Document passage:
—————

4. Complex Concepts Simplified
Term / Concept | Plain-English Explanation |
---|---|
Special maritime and territorial jurisdiction (§ 7 ) | Places (ships, U.S. property, consulates, etc.) where Congress says federal criminal law applies, even inside states. |
§ 7(3) Three-Part Test | 1 – U.S. acquired the land; 2 – the state agreed to give the U.S. authority; 3 – the federal government formally accepted that authority. |
Legislative vs. Adjudicative Facts | Legislative: general, policy-type or historical facts used in deciding what a law means. Adjudicative: case-specific facts (who, when, how) that a jury usually decides. |
Judicial Notice | A shortcut letting courts accept certain facts as true without live evidence—like maps or public statutes—when they aren’t reasonably disputable. |
Bifurcation Doctrine | The idea that one element can have two parts: (a) a factual component for the jury, and (b) a legal component for the judge. |
5. Conclusion
Perez sets a new analytical template for federal criminal cases implicating territorial jurisdiction. By classifying the jurisdictional status of a location as a legal question and the attendant historical facts as legislative, the Fourth Circuit:
- aligns itself with several sister circuits and against the First Circuit’s Bello approach,
- clarifies that § 7(3), not the looser Erdos doctrine, governs domestic land-status inquiries, and
- signals to trial courts that the safest sequencing is to decide territorial status before submitting the case to a jury.
Whether the Supreme Court will take up the split—and whether Congress or the Executive will act to shore up jurisdictional records for federal enclaves—remains to be seen. For now, United States v. Perez will shape indictments and trial strategy wherever a crime scene’s federal character is open to challenge.

—————

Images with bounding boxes
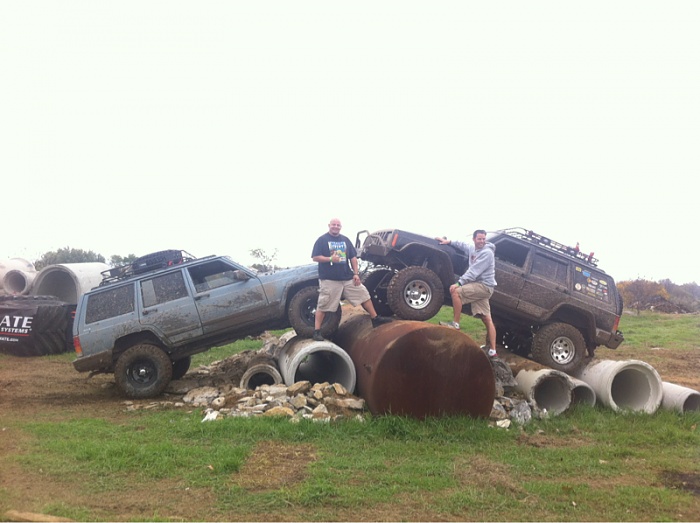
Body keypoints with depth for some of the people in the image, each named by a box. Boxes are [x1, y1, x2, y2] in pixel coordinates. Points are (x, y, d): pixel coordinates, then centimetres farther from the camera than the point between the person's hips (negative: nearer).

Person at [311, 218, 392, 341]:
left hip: (348, 278, 5)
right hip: (329, 280, -5)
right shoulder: (322, 240, -2)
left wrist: (355, 273, 5)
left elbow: (353, 257, 14)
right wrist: (330, 259, -22)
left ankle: (375, 319, 19)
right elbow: (315, 257, -8)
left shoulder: (345, 240, 14)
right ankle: (317, 331, 2)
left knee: (364, 294, 7)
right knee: (323, 305, -4)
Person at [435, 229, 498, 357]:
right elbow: (463, 245, 36)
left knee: (455, 291, -20)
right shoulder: (473, 249, 13)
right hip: (479, 286, 9)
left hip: (484, 285, -9)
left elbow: (473, 272, -21)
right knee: (487, 319, 5)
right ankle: (491, 349, 4)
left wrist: (459, 283, -25)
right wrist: (449, 242, 26)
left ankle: (455, 324, -14)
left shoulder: (487, 252, -13)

—————

Work instruction 1: Name every term or concept listed in the table of the Perez passage.
Work instruction 2: In the Perez passage, rewrite the stretch from "Whether the Supreme" through "open to challenge.", switching "Supreme Court" to "high court".

Task output 1:
- Special maritime and territorial jurisdiction (§ 7)
- § 7(3) Three-Part Test
- Legislative vs. Adjudicative Facts
- Judicial Notice
- Bifurcation Doctrine

Task output 2:
Whether the high court will take up the split—and whether Congress or the Executive will act to shore up jurisdictional records for federal enclaves—remains to be seen. For now, United States v. Perez will shape indictments and trial strategy wherever a crime scene’s federal character is open to challenge.